Dancing About Architecture

The composer Iannis Xenakis, who died in 2001 at the age of 78, was among the shining lights of the European avant garde, using complex mathematics to undergird his forceful, elemental compositions. Yet he also trained as an engineer and worked for 12 years in Le Corbusier’s office, where he most notably designed the Philips Pavilion, at the 1958 World’s Fair. (He even composed the music to be played inside.) Music and Architecture, a new book from Pendragon Press by the Xenakis scholar Sharon Kanach, collects for the first time his writing on architecture along with drawings and letters from his years with Corbu.
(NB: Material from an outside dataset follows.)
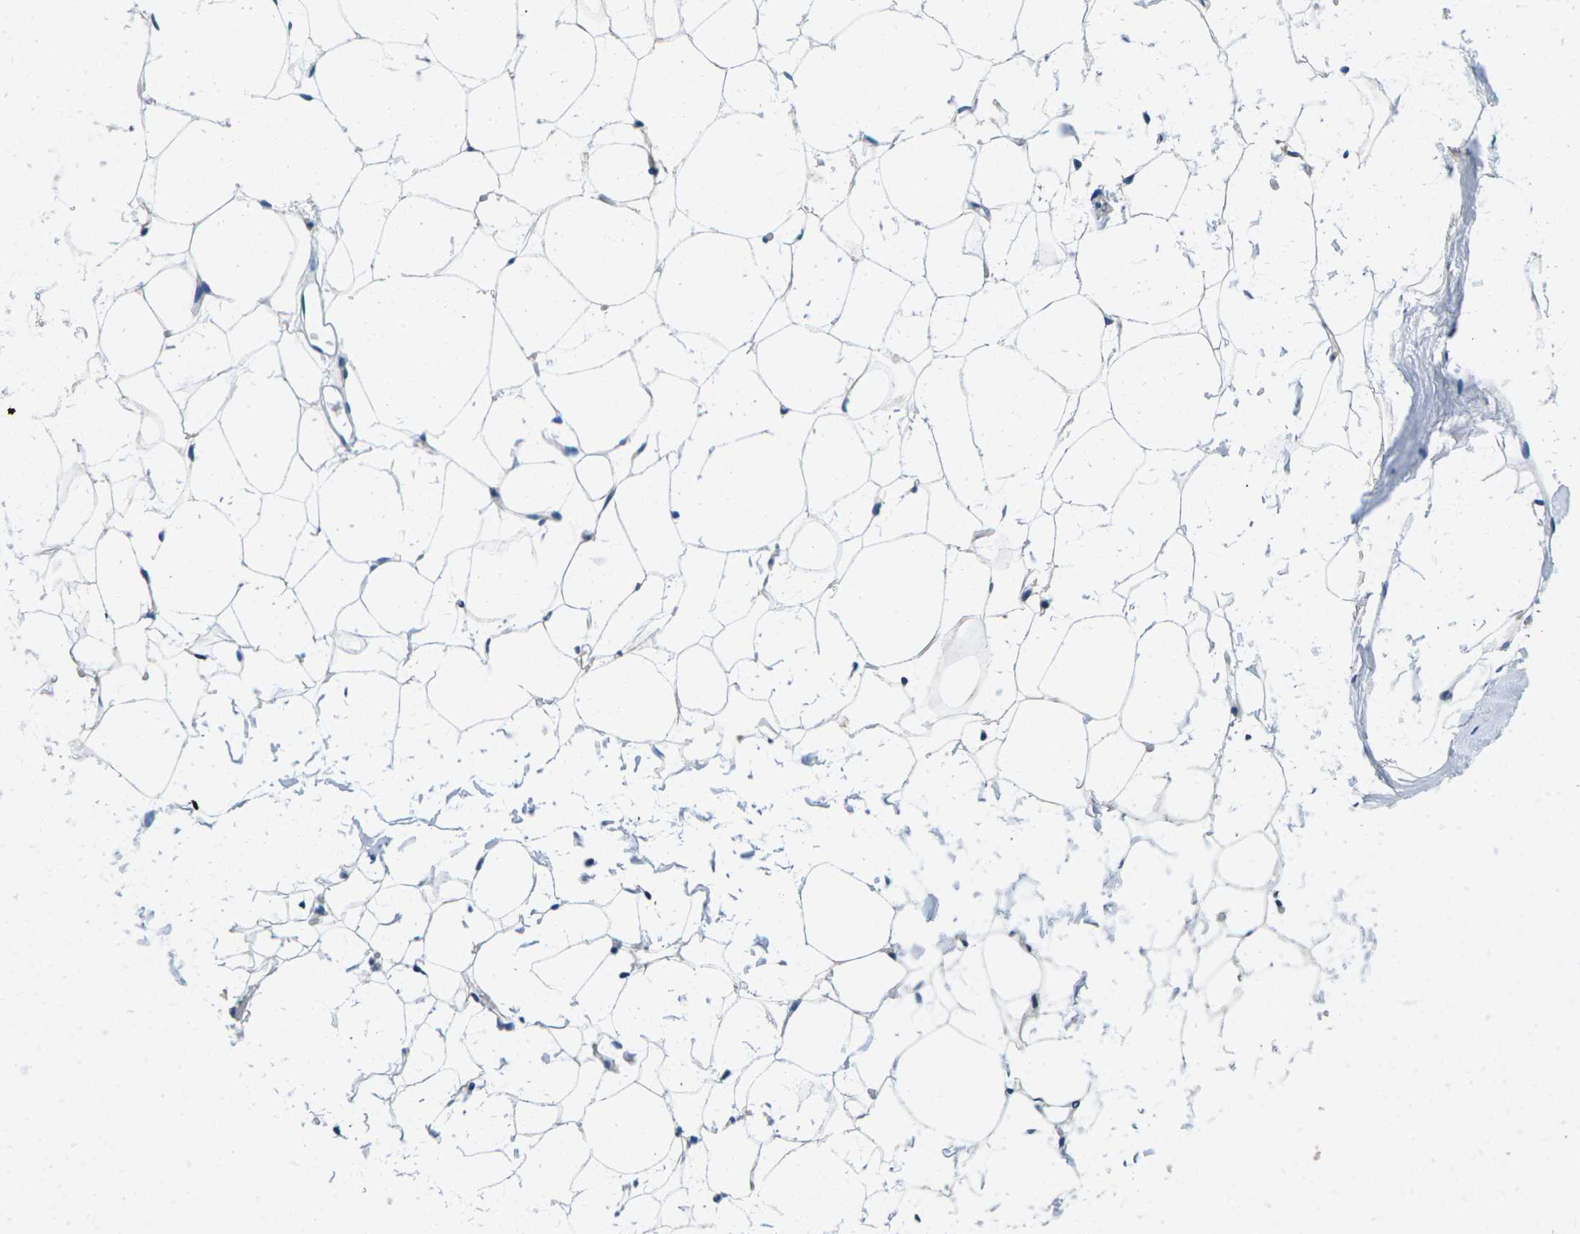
{"staining": {"intensity": "negative", "quantity": "none", "location": "none"}, "tissue": "adipose tissue", "cell_type": "Adipocytes", "image_type": "normal", "snomed": [{"axis": "morphology", "description": "Normal tissue, NOS"}, {"axis": "topography", "description": "Breast"}, {"axis": "topography", "description": "Soft tissue"}], "caption": "The immunohistochemistry image has no significant expression in adipocytes of adipose tissue.", "gene": "TSPAN2", "patient": {"sex": "female", "age": 75}}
Music and architecture were powerful crosscurrents in Xenakis’s work. He compared the Philips Pavilion’s form to his first published musical composition, “Metastasis”: “as in the music, here too I was interested in the question of whether it is possible to get from one point to another without breaking the continuity. In Metastasis this problem led to glissandos, while in the pavilion it resulted in the hyperbolic parabola shapes.”
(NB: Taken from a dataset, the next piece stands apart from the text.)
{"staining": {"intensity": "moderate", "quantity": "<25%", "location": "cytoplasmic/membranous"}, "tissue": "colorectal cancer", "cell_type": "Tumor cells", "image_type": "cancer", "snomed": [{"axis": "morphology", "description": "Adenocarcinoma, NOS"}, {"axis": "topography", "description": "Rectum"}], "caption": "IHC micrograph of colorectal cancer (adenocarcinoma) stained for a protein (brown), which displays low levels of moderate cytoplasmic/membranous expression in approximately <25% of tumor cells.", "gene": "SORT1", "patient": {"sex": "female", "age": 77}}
At a recent panel discussion at the Guggenheim for the U.S. premiere of Oresteia, a Xenakis-penned opera based on Aeschylus’ dramatic trilogy, the soloist Wilbur Pauley talked about the formidable difficulties of singing his part as Xenakis wrote it. In the show, which was staged last month at the Miller Theatre, Pauley played both the doomed Kassandra and her father, Agamemnon, and his voice rapidly jumped between falsetto and steely bass—all in ancient Greek. Xenakis’s musical genius aside, Pauley said, “I could tell he didn’t like opera singers.”